### Exercise goal
Without any of their pictures, return all of the records exactly.

### Provided records
-*-*-

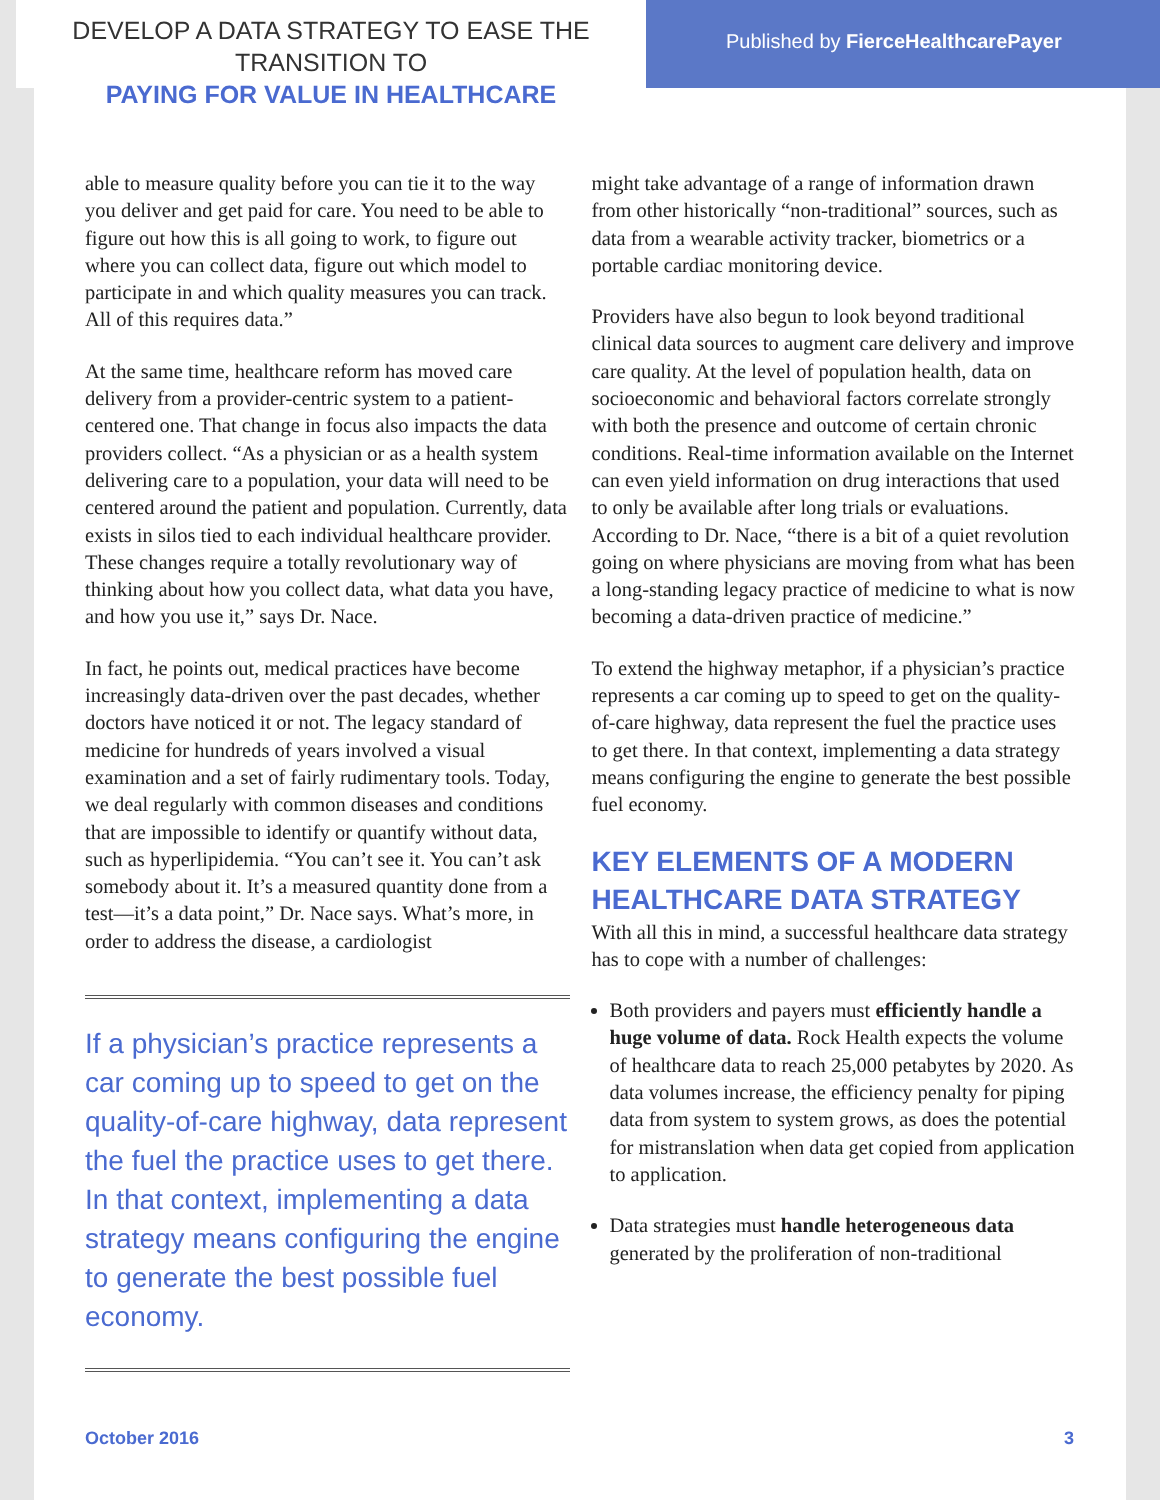DEVELOP A DATA STRATEGY TO EASE THE TRANSITION TO
PAYING FOR VALUE IN HEALTHCARE
Published by FierceHealthcarePayer
able to measure quality before you can tie it to the way you deliver and get paid for care. You need to be able to figure out how this is all going to work, to figure out where you can collect data, figure out which model to participate in and which quality measures you can track. All of this requires data.”
At the same time, healthcare reform has moved care delivery from a provider-centric system to a patient-centered one. That change in focus also impacts the data providers collect. “As a physician or as a health system delivering care to a population, your data will need to be centered around the patient and population. Currently, data exists in silos tied to each individual healthcare provider. These changes require a totally revolutionary way of thinking about how you collect data, what data you have, and how you use it,” says Dr. Nace.
In fact, he points out, medical practices have become increasingly data-driven over the past decades, whether doctors have noticed it or not. The legacy standard of medicine for hundreds of years involved a visual examination and a set of fairly rudimentary tools. Today, we deal regularly with common diseases and conditions that are impossible to identify or quantify without data, such as hyperlipidemia. “You can’t see it. You can’t ask somebody about it. It’s a measured quantity done from a test—it’s a data point,” Dr. Nace says. What’s more, in order to address the disease, a cardiologist
If a physician’s practice represents a car coming up to speed to get on the quality-of-care highway, data represent the fuel the practice uses to get there. In that context, implementing a data strategy means configuring the engine to generate the best possible fuel economy.
might take advantage of a range of information drawn from other historically “non-traditional” sources, such as data from a wearable activity tracker, biometrics or a portable cardiac monitoring device.
Providers have also begun to look beyond traditional clinical data sources to augment care delivery and improve care quality. At the level of population health, data on socioeconomic and behavioral factors correlate strongly with both the presence and outcome of certain chronic conditions. Real-time information available on the Internet can even yield information on drug interactions that used to only be available after long trials or evaluations. According to Dr. Nace, “there is a bit of a quiet revolution going on where physicians are moving from what has been a long-standing legacy practice of medicine to what is now becoming a data-driven practice of medicine.”
To extend the highway metaphor, if a physician’s practice represents a car coming up to speed to get on the quality-of-care highway, data represent the fuel the practice uses to get there. In that context, implementing a data strategy means configuring the engine to generate the best possible fuel economy.
KEY ELEMENTS OF A MODERN HEALTHCARE DATA STRATEGY
With all this in mind, a successful healthcare data strategy has to cope with a number of challenges:
Both providers and payers must efficiently handle a huge volume of data. Rock Health expects the volume of healthcare data to reach 25,000 petabytes by 2020. As data volumes increase, the efficiency penalty for piping data from system to system grows, as does the potential for mistranslation when data get copied from application to application.
Data strategies must handle heterogeneous data generated by the proliferation of non-traditional
October 2016 3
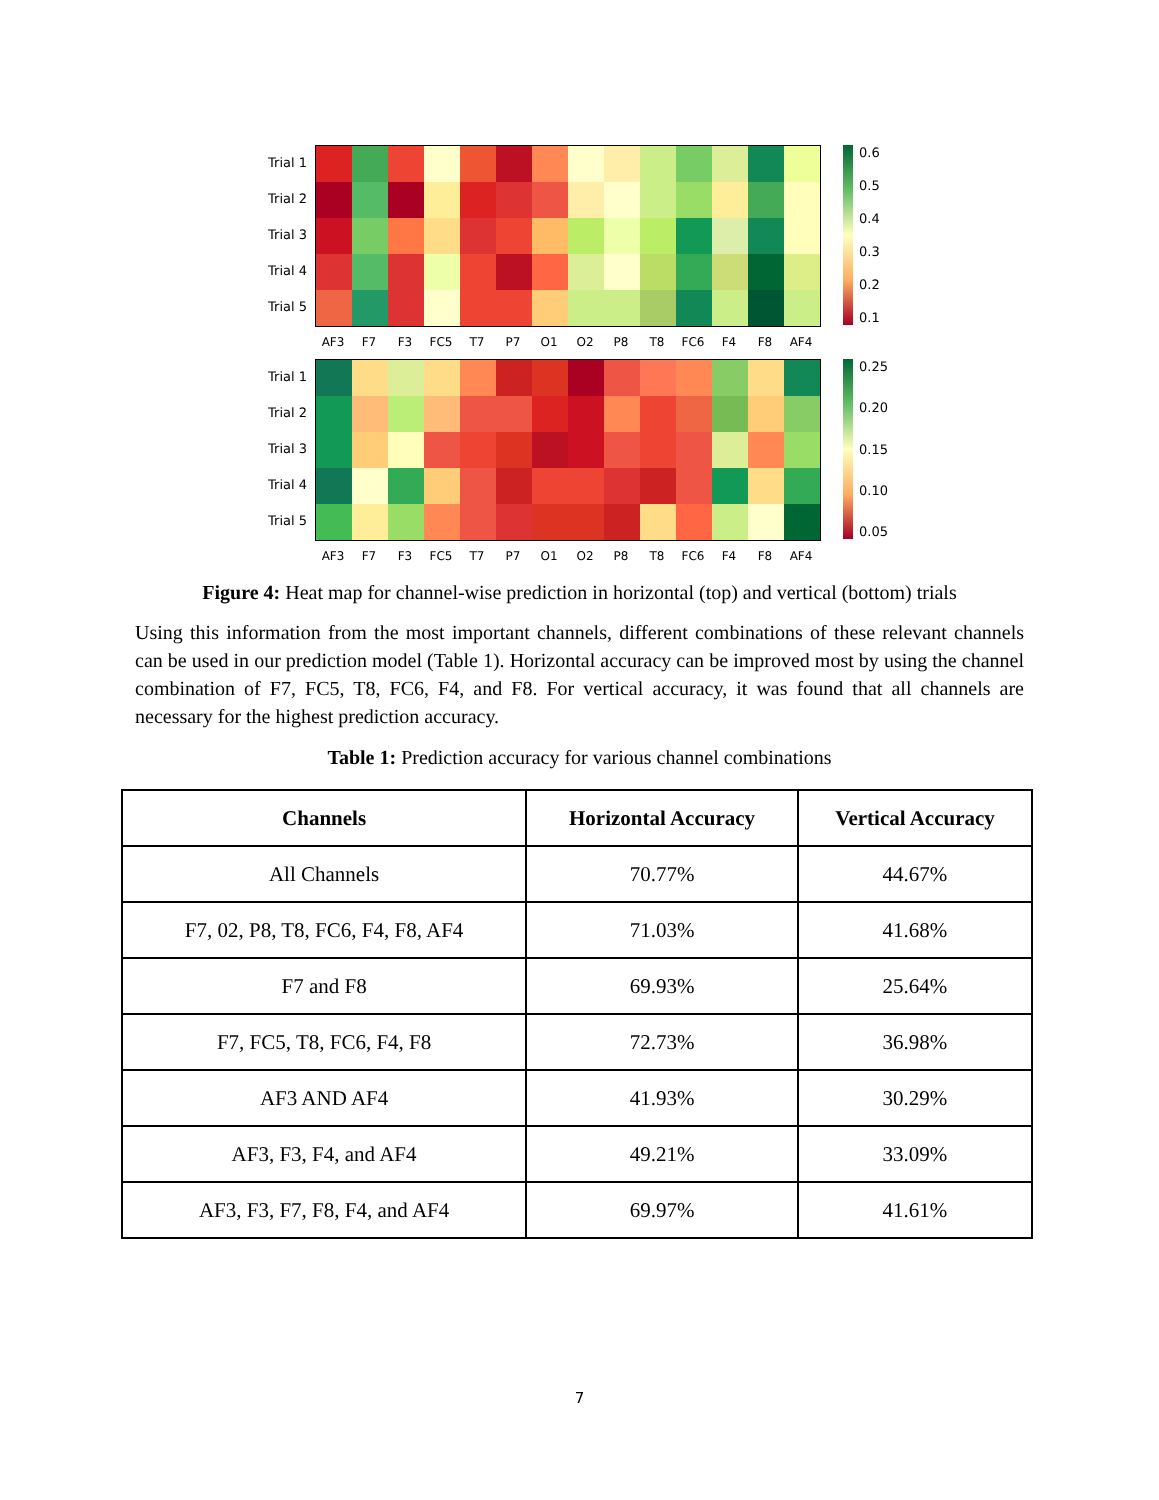Trial 1
Trial 2
Trial 3
Trial 4
Trial 5
0.6
0.5
0.4
0.3
0.2
0.1
AF3 F7 F3 FC5 T7 P7 O1 O2 P8 T8 FC6 F4 F8 AF4
Trial 1
Trial 2
Trial 3
Trial 4
Trial 5
0.25
0.20
0.15
0.10
0.05
AF3 F7 F3 FC5 T7 P7 O1 O2 P8 T8 FC6 F4 F8 AF4
Figure 4: Heat map for channel-wise prediction in horizontal (top) and vertical (bottom) trials
Using this information from the most important channels, different combinations of these relevant channels can be used in our prediction model (Table 1). Horizontal accuracy can be improved most by using the channel combination of F7, FC5, T8, FC6, F4, and F8. For vertical accuracy, it was found that all channels are necessary for the highest prediction accuracy.
Table 1: Prediction accuracy for various channel combinations
| Channels | Horizontal Accuracy | Vertical Accuracy |
| --- | --- | --- |
| All Channels | 70.77% | 44.67% |
| F7, 02, P8, T8, FC6, F4, F8, AF4 | 71.03% | 41.68% |
| F7 and F8 | 69.93% | 25.64% |
| F7, FC5, T8, FC6, F4, F8 | 72.73% | 36.98% |
| AF3 AND AF4 | 41.93% | 30.29% |
| AF3, F3, F4, and AF4 | 49.21% | 33.09% |
| AF3, F3, F7, F8, F4, and AF4 | 69.97% | 41.61% |
7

-*-*-

### Task solution
DEVELOP A DATA STRATEGY TO EASE THE TRANSITION TO
PAYING FOR VALUE IN HEALTHCARE
Published by FierceHealthcarePayer
able to measure quality before you can tie it to the way you deliver and get paid for care. You need to be able to figure out how this is all going to work, to figure out where you can collect data, figure out which model to participate in and which quality measures you can track. All of this requires data.”
At the same time, healthcare reform has moved care delivery from a provider-centric system to a patient-centered one. That change in focus also impacts the data providers collect. “As a physician or as a health system delivering care to a population, your data will need to be centered around the patient and population. Currently, data exists in silos tied to each individual healthcare provider. These changes require a totally revolutionary way of thinking about how you collect data, what data you have, and how you use it,” says Dr. Nace.
In fact, he points out, medical practices have become increasingly data-driven over the past decades, whether doctors have noticed it or not. The legacy standard of medicine for hundreds of years involved a visual examination and a set of fairly rudimentary tools. Today, we deal regularly with common diseases and conditions that are impossible to identify or quantify without data, such as hyperlipidemia. “You can’t see it. You can’t ask somebody about it. It’s a measured quantity done from a test—it’s a data point,” Dr. Nace says. What’s more, in order to address the disease, a cardiologist
If a physician’s practice represents a car coming up to speed to get on the quality-of-care highway, data represent the fuel the practice uses to get there. In that context, implementing a data strategy means configuring the engine to generate the best possible fuel economy.
might take advantage of a range of information drawn from other historically “non-traditional” sources, such as data from a wearable activity tracker, biometrics or a portable cardiac monitoring device.
Providers have also begun to look beyond traditional clinical data sources to augment care delivery and improve care quality. At the level of population health, data on socioeconomic and behavioral factors correlate strongly with both the presence and outcome of certain chronic conditions. Real-time information available on the Internet can even yield information on drug interactions that used to only be available after long trials or evaluations. According to Dr. Nace, “there is a bit of a quiet revolution going on where physicians are moving from what has been a long-standing legacy practice of medicine to what is now becoming a data-driven practice of medicine.”
To extend the highway metaphor, if a physician’s practice represents a car coming up to speed to get on the quality-of-care highway, data represent the fuel the practice uses to get there. In that context, implementing a data strategy means configuring the engine to generate the best possible fuel economy.
KEY ELEMENTS OF A MODERN HEALTHCARE DATA STRATEGY
With all this in mind, a successful healthcare data strategy has to cope with a number of challenges:
Both providers and payers must efficiently handle a huge volume of data. Rock Health expects the volume of healthcare data to reach 25,000 petabytes by 2020. As data volumes increase, the efficiency penalty for piping data from system to system grows, as does the potential for mistranslation when data get copied from application to application.
Data strategies must handle heterogeneous data generated by the proliferation of non-traditional
October 2016 3
Trial 1
Trial 2
Trial 3
Trial 4
Trial 5
0.6
0.5
0.4
0.3
0.2
0.1
AF3 F7 F3 FC5 T7 P7 O1 O2 P8 T8 FC6 F4 F8 AF4
Trial 1
Trial 2
Trial 3
Trial 4
Trial 5
0.25
0.20
0.15
0.10
0.05
AF3 F7 F3 FC5 T7 P7 O1 O2 P8 T8 FC6 F4 F8 AF4
Figure 4: Heat map for channel-wise prediction in horizontal (top) and vertical (bottom) trials
Using this information from the most important channels, different combinations of these relevant channels can be used in our prediction model (Table 1). Horizontal accuracy can be improved most by using the channel combination of F7, FC5, T8, FC6, F4, and F8. For vertical accuracy, it was found that all channels are necessary for the highest prediction accuracy.
Table 1: Prediction accuracy for various channel combinations
| Channels | Horizontal Accuracy | Vertical Accuracy |
| --- | --- | --- |
| All Channels | 70.77% | 44.67% |
| F7, 02, P8, T8, FC6, F4, F8, AF4 | 71.03% | 41.68% |
| F7 and F8 | 69.93% | 25.64% |
| F7, FC5, T8, FC6, F4, F8 | 72.73% | 36.98% |
| AF3 AND AF4 | 41.93% | 30.29% |
| AF3, F3, F4, and AF4 | 49.21% | 33.09% |
| AF3, F3, F7, F8, F4, and AF4 | 69.97% | 41.61% |
7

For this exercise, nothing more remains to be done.